185 - HOW HEALTH MISINFORMATION SPREADS: INTEGRATING EVIDENCE FROM SURVEY DATA AND AGENT-BASED MODELING
CS2 DataLab, INDESS, Universidad de Cádiz.
Background/Objectives: Health misinformation has emerged as a major public health challenge during the COVID-19 pandemic, yet evidence on its social diffusion mechanisms and behavioral implications remains limited. This study aims to analyze the collective dynamics of health misinformation by integrating representative survey data with agent-based modeling, in order to identify structural and social drivers of misinformation spread and their implications for health decision-making.

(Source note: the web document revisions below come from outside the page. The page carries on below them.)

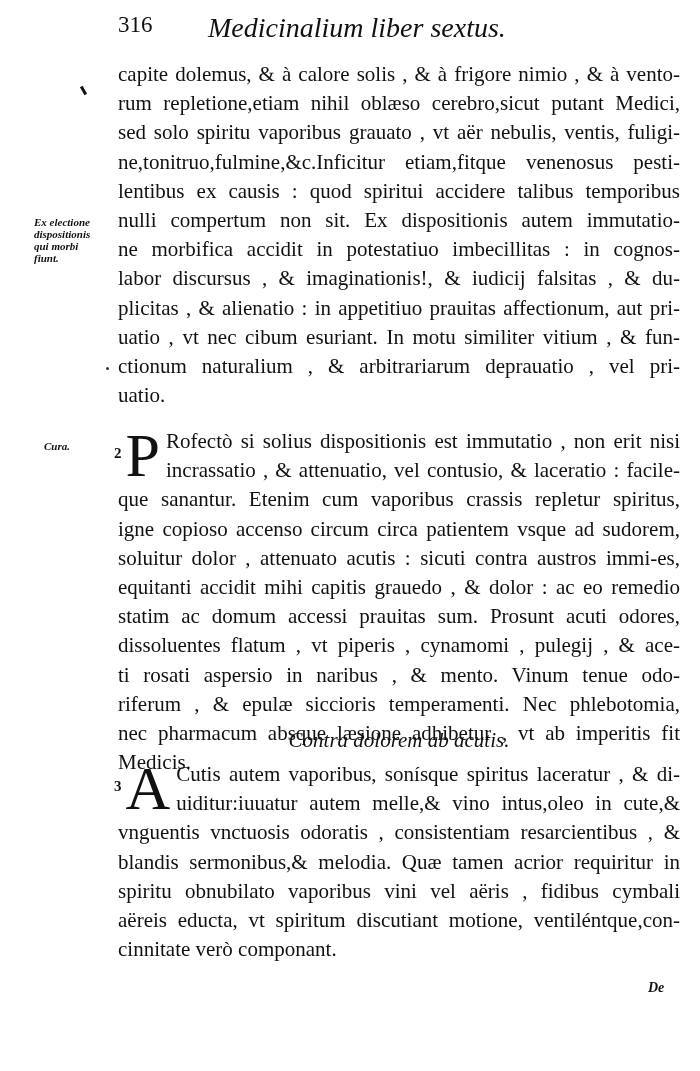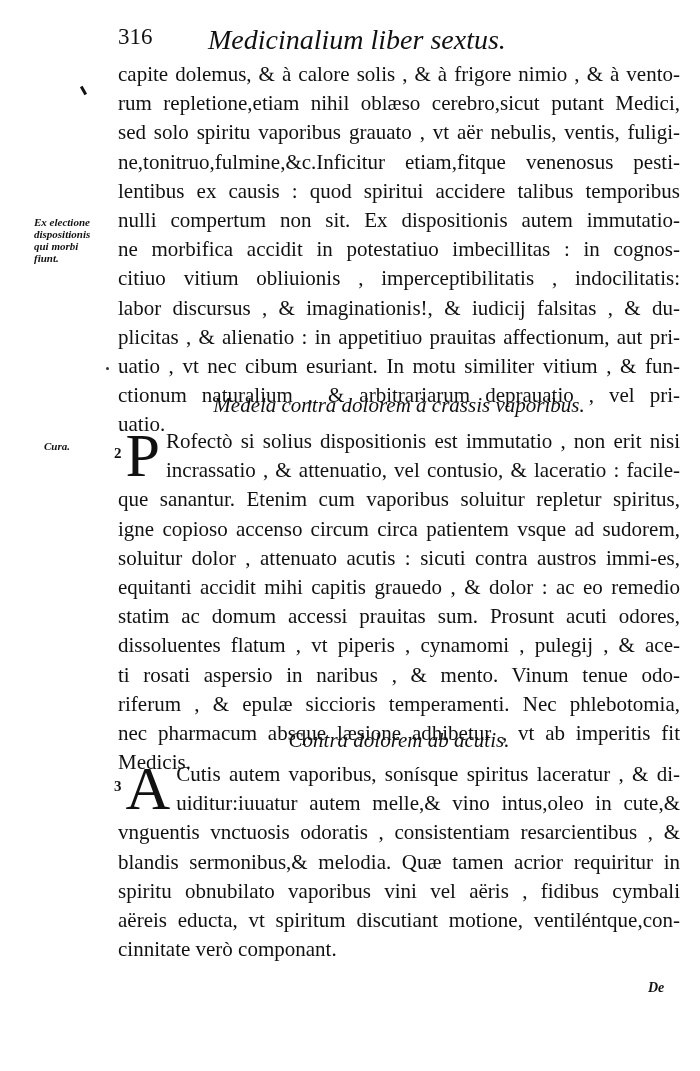--- a/index.html
+++ b/index.html
@@ -9,7 +9,7 @@
     font-family: "Liberation Serif", "DejaVu Serif", serif;
   }
   .page { position: absolute; left: 0; top: 0; width: 700px; height: 1071px; }
-  .header { position: absolute; top: 24px; left: 118px; width: 562px; height: 32px; font-family: Liberation Serif, serif; }
+  .header { position: absolute; top: 12px; left: 118px; width: 562px; height: 32px; font-family: Liberation Serif, serif; }
   .folio { position: absolute; left: 0; top: 0; font-size: 23px; }
   .running-title { position: absolute; left: 90px; top: 0; font-size: 28px; font-style: italic; }
   .text { position: absolute; left: 118px; width: 562px; font-size: 21px; line-height: 29.2px; }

Methods: A cross-sectional telephone survey was conducted in Spain between January and March 2024 (n = 2,200), using stratified multistage sampling to ensure representativeness by age, sex, region, and population size. Misinformation beliefs were assessed using the 12-item COVID-19 Misinformation Scale (CMS12), based on false or misleading claims identified by national fact-checking platforms. Exploratory factor analysis identified four dimensions (Conspiracy, Hoaxes, Vaccines, Fertility), and k-means clustering classified respondents into three profiles: Informed, Hesitant, and Misinformed. These empirical profiles were used to parameterize an agent-based model simulating opinion dynamics across four network structures (regular, random, small-world, scale-free), varying learning rates, resistance to opinion change, and network size.

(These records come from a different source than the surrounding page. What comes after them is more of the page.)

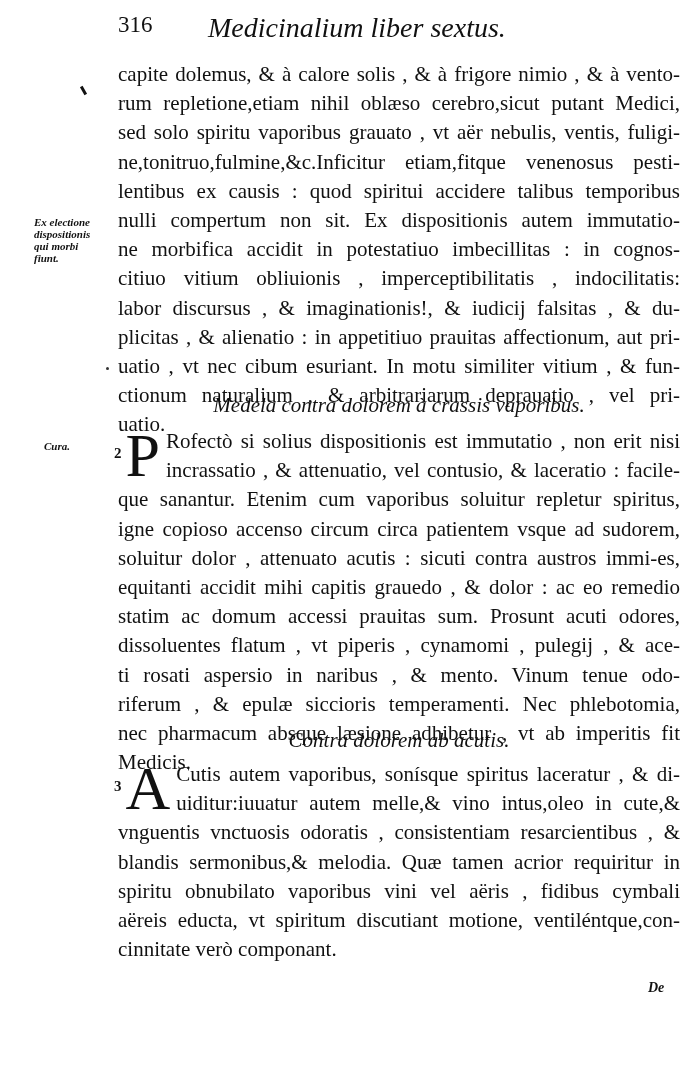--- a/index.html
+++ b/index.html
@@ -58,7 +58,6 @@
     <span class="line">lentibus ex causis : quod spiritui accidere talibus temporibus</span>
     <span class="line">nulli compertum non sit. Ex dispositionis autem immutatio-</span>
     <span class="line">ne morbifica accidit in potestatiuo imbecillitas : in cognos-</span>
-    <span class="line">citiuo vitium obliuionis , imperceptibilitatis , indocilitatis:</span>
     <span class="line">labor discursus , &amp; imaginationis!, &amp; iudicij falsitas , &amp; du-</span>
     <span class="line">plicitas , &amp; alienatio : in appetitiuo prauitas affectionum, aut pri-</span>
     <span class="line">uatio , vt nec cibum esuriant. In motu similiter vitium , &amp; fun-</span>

Results: Survey findings showed that although most respondents rejected misinformation claims, a substantial proportion endorsed or remained uncertain about vaccine-related narratives, including sudden deaths attributed to vaccines (40.4%) and the perceived lack of necessity of booster doses (24.8%). Cluster analysis identified 49% Informed, 30% Hesitant, and 21% Misinformed individuals. Across all simulations, scale-free networks were the most vulnerable to misinformation diffusion due to highly connected hubs, while small-world networks sustained misinformation within local clusters. Hesitant agents consistently emerged as the main drivers of opinion change, acting as a bridge between informed and misinformed groups under repeated exposure.

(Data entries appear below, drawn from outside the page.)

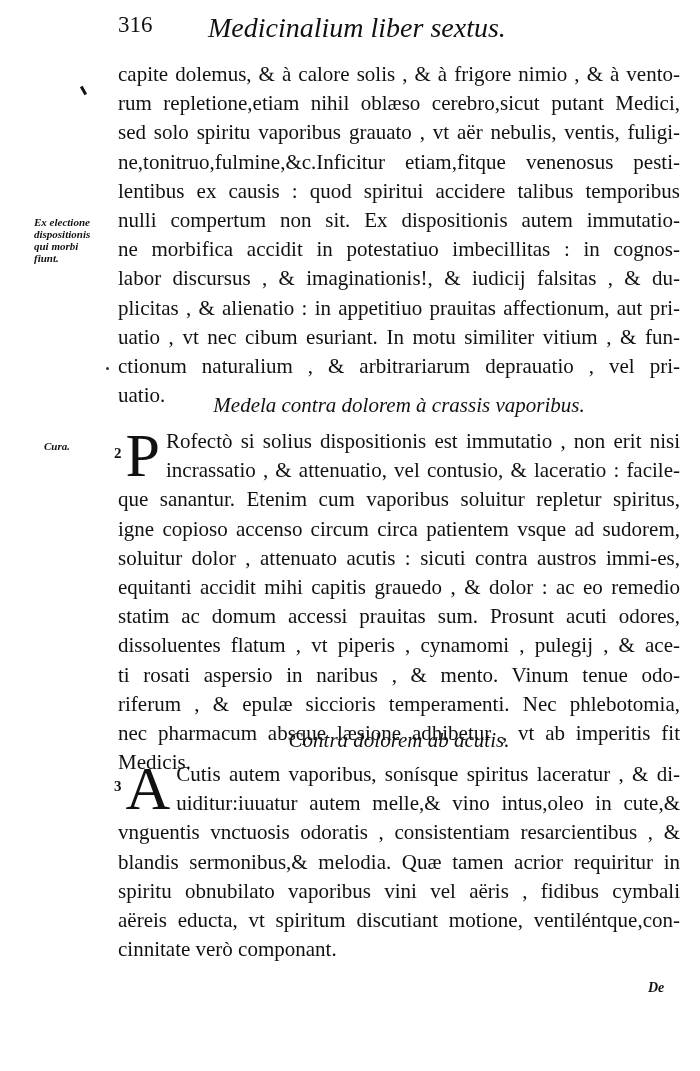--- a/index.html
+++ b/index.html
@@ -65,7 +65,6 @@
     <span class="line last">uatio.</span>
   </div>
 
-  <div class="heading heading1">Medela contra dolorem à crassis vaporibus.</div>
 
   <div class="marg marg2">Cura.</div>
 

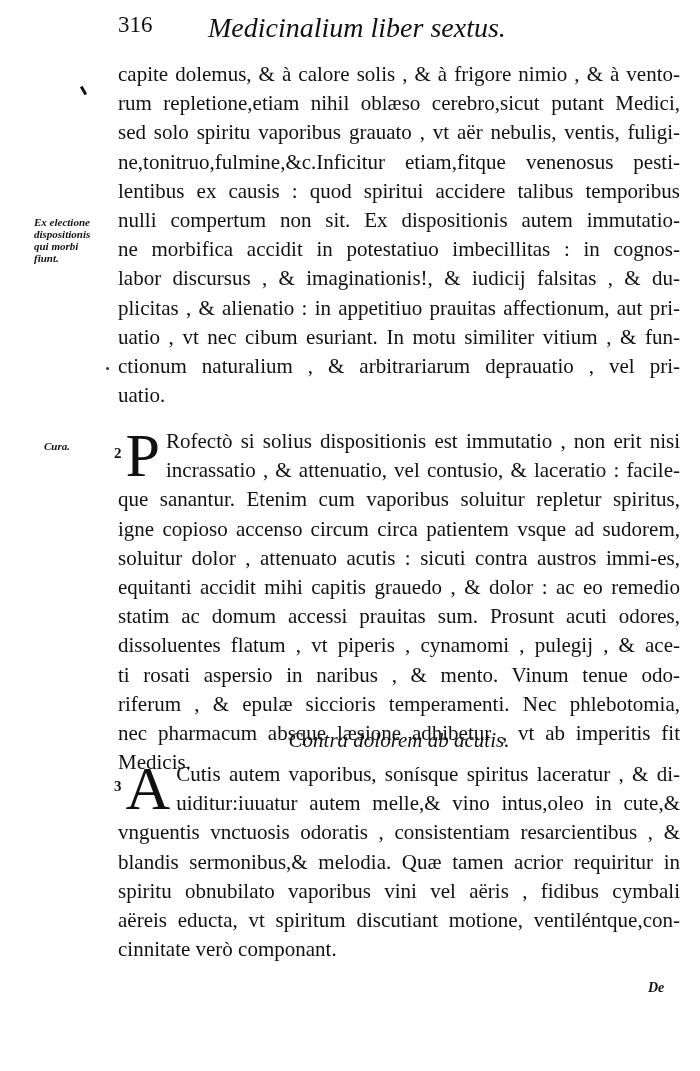--- a/index.html
+++ b/index.html
@@ -73,7 +73,7 @@
     <span class="dropcap">P</span>
     <span class="line">Rofectò si solius dispositionis est immutatio , non erit nisi</span>
     <span class="line">incrassatio , &amp; attenuatio, vel contusio, &amp; laceratio : facile-</span>
-    <span class="line" style="clear:left">que sanantur. Etenim cum vaporibus soluitur repletur spiritus,</span>
+    <span class="line" style="clear:left">que sanantur. Etenim cum vaporibus crassis repletur spiritus,</span>
     <span class="line">igne copioso accenso circum circa patientem vsque ad sudorem,</span>
     <span class="line">soluitur dolor , attenuato acutis : sicuti contra austros immi-es,</span>
     <span class="line">equitanti accidit mihi capitis grauedo , &amp; dolor : ac eo remedio</span>

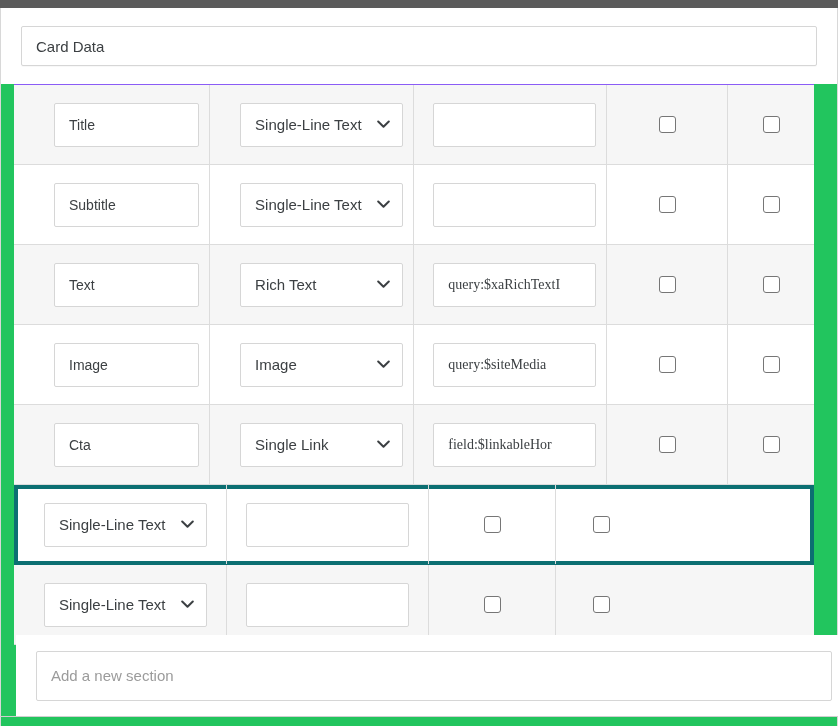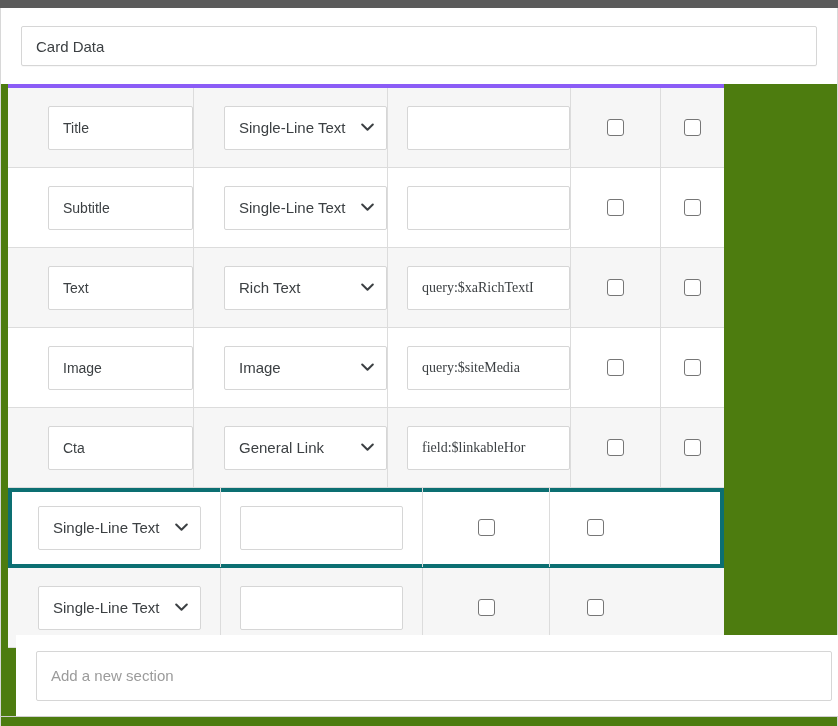--- a/index.html
+++ b/index.html
@@ -15,7 +15,7 @@
     position: relative;
     width: 838px;
     height: 726px;
-    background: #4d7c0f;
+    background: #22c55e;
   }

Conclusions/Recommendations: Health misinformation dynamics are strongly shaped by both network topology and individual susceptibility to social influence. While misinformed groups tend to hold stable, ideologically entrenched positions, hesitant individuals represent a key leverage point for intervention. Public health strategies should prioritize targeted communication and prevention campaigns aimed at hesitant populations, particularly within highly interconnected social environments.
Funding: This work is part of project NETDYNAMIC (CNS2022-135907), funded by MCIN/AEI/10.13039/501100011033 and by the European Union “Next Generation EU”/PRTR.